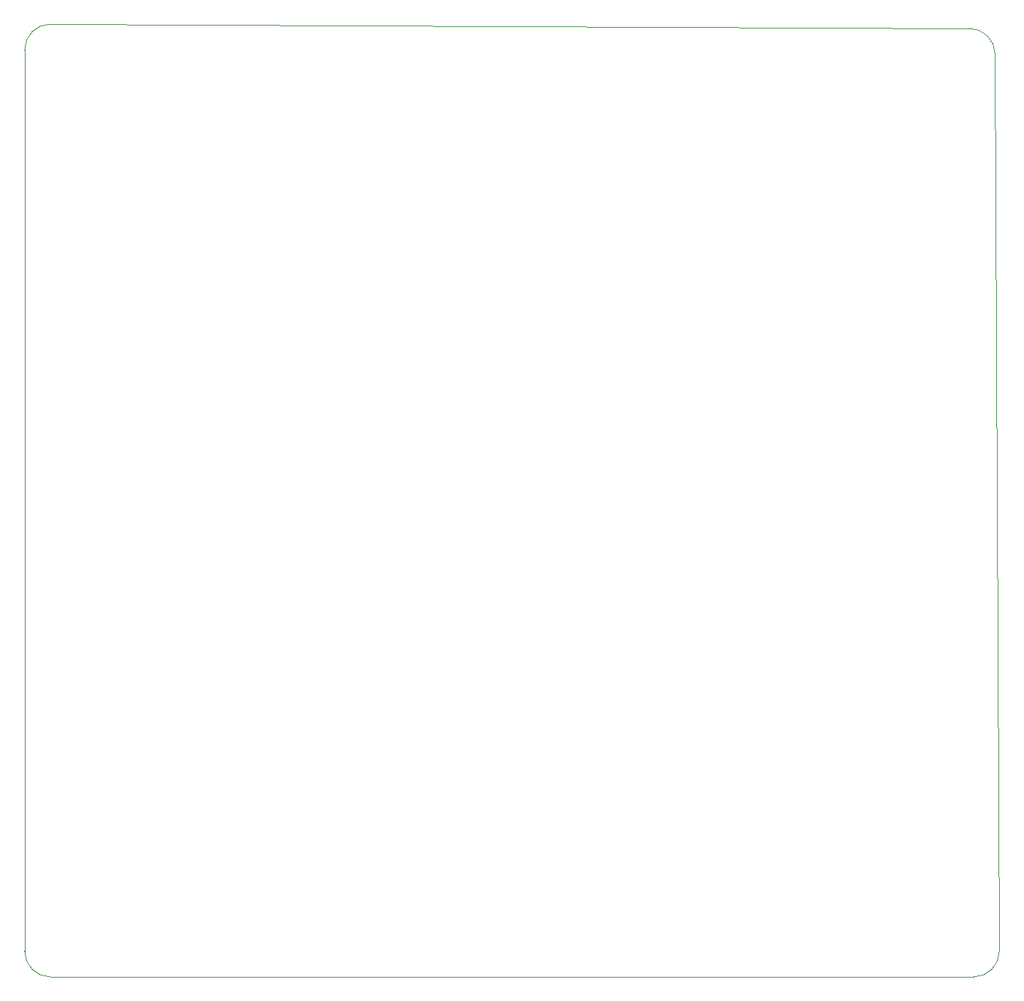
<source format=gbr>
%TF.GenerationSoftware,KiCad,Pcbnew,9.0.3*%
%TF.CreationDate,2025-11-05T19:32:32+02:00*%
%TF.ProjectId,PCB_Design,5043425f-4465-4736-9967-6e2e6b696361,rev?*%
%TF.SameCoordinates,Original*%
%TF.FileFunction,Profile,NP*%
%FSLAX46Y46*%
G04 Gerber Fmt 4.6, Leading zero omitted, Abs format (unit mm)*
G04 Created by KiCad (PCBNEW 9.0.3) date 2025-11-05 19:32:32*
%MOMM*%
%LPD*%
G01*
G04 APERTURE LIST*
%TA.AperFunction,Profile*%
%ADD10C,0.050000*%
%TD*%
G04 APERTURE END LIST*
D10*
X67500000Y-185500000D02*
X67500000Y-81000000D01*
X180500000Y-185500000D02*
G75*
G02*
X177500000Y-188500000I-3000000J0D01*
G01*
X70500000Y-188500000D02*
G75*
G02*
X67500000Y-185500000I0J3000000D01*
G01*
X67500000Y-81000000D02*
G75*
G02*
X70500000Y-78000000I3000000J0D01*
G01*
X177000000Y-78500000D02*
G75*
G02*
X180000000Y-81500000I0J-3000000D01*
G01*
X70500000Y-78000000D02*
X177000000Y-78500000D01*
X177500000Y-188500000D02*
X70500000Y-188500000D01*
X180000000Y-81500000D02*
X180500000Y-185500000D01*
M02*

</source>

▬▬▬▬▬▬▬▬▬▬

● **Task objective**: Across the records, count each line that holds the string "APERTURE". Respond with the number only.

● **Result**: 2